What to produce:
Within the entries below, please return exactly the lines from the one with "line: (55, 510) -> (65, 597), added" through the one with "line: (694, 695)", leaving out any pictures.

Dataset excerpts:
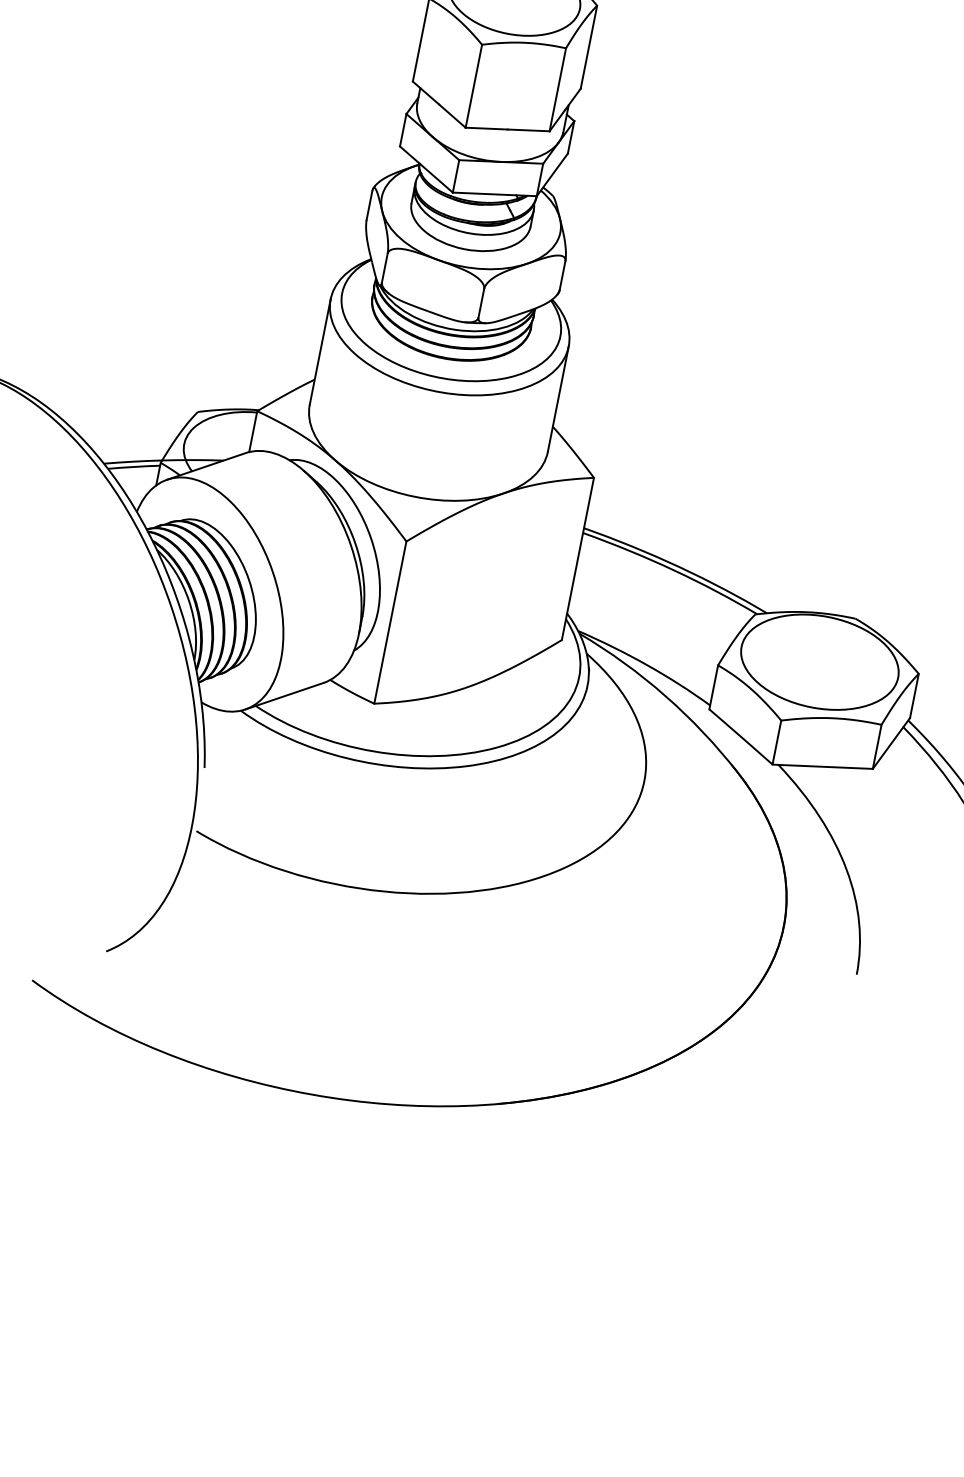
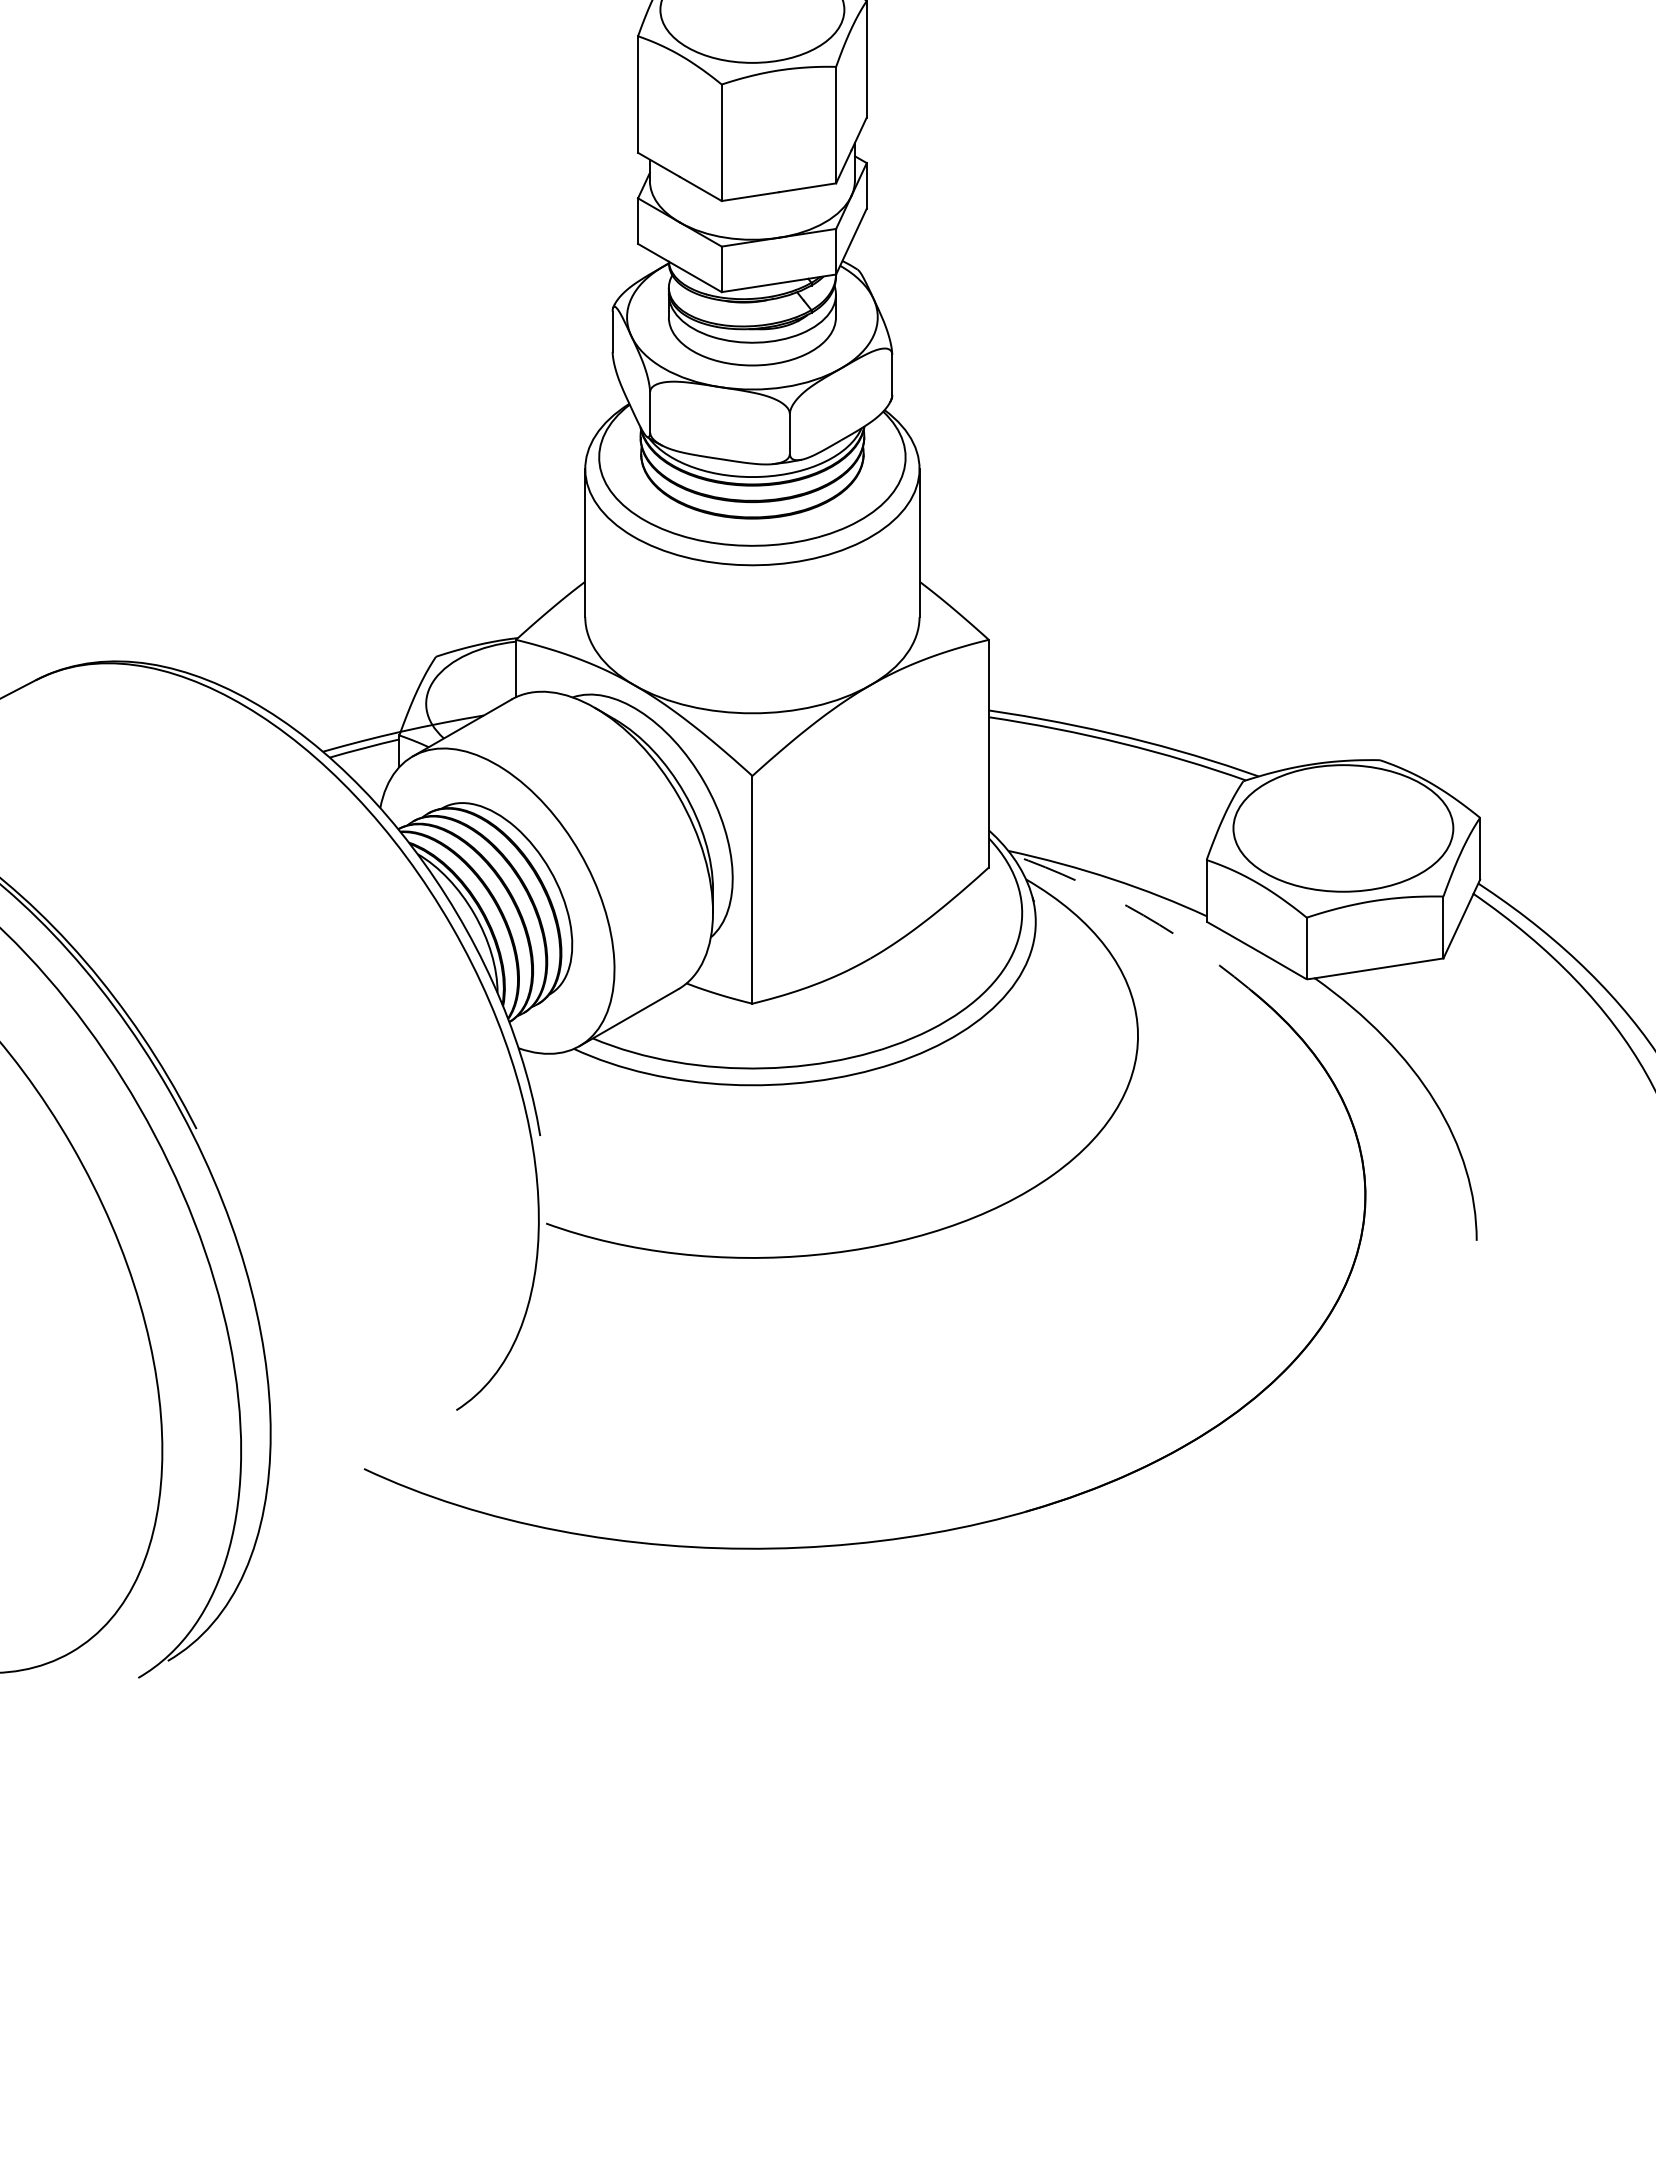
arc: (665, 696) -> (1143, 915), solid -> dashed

...

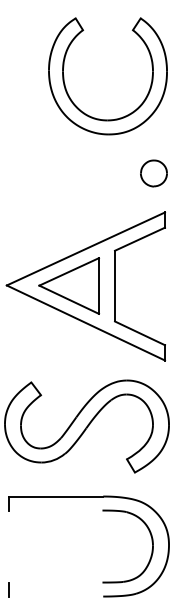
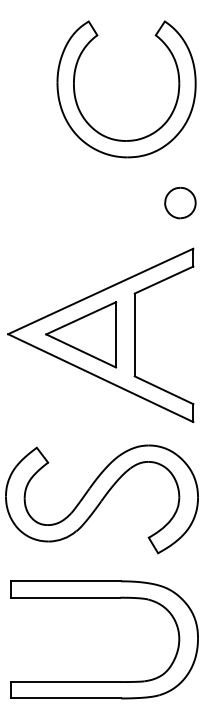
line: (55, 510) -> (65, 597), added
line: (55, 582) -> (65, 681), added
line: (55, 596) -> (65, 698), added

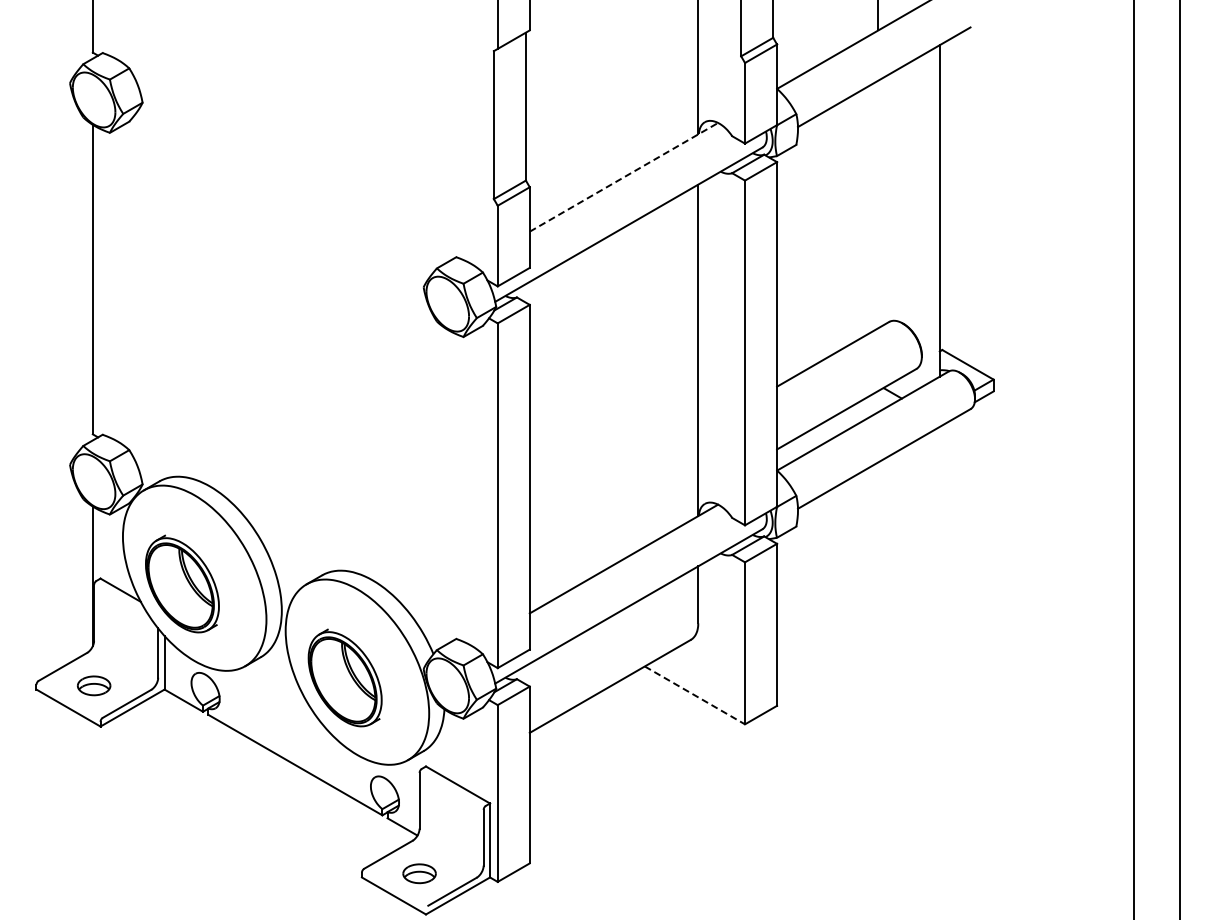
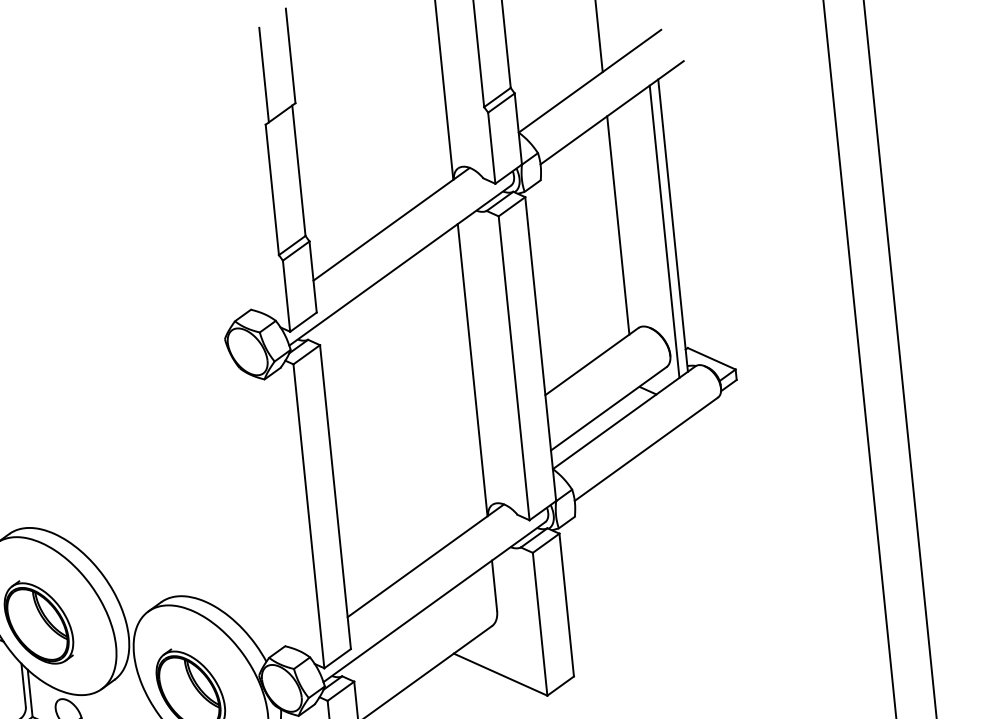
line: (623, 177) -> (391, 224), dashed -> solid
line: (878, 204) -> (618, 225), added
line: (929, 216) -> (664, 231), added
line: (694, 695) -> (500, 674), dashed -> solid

Solution for this exercise:
line: (55, 510) -> (65, 597), added
line: (55, 582) -> (65, 681), added
line: (55, 596) -> (65, 698), added

line: (623, 177) -> (391, 224), dashed -> solid
line: (878, 204) -> (618, 225), added
line: (929, 216) -> (664, 231), added
line: (694, 695) -> (500, 674), dashed -> solid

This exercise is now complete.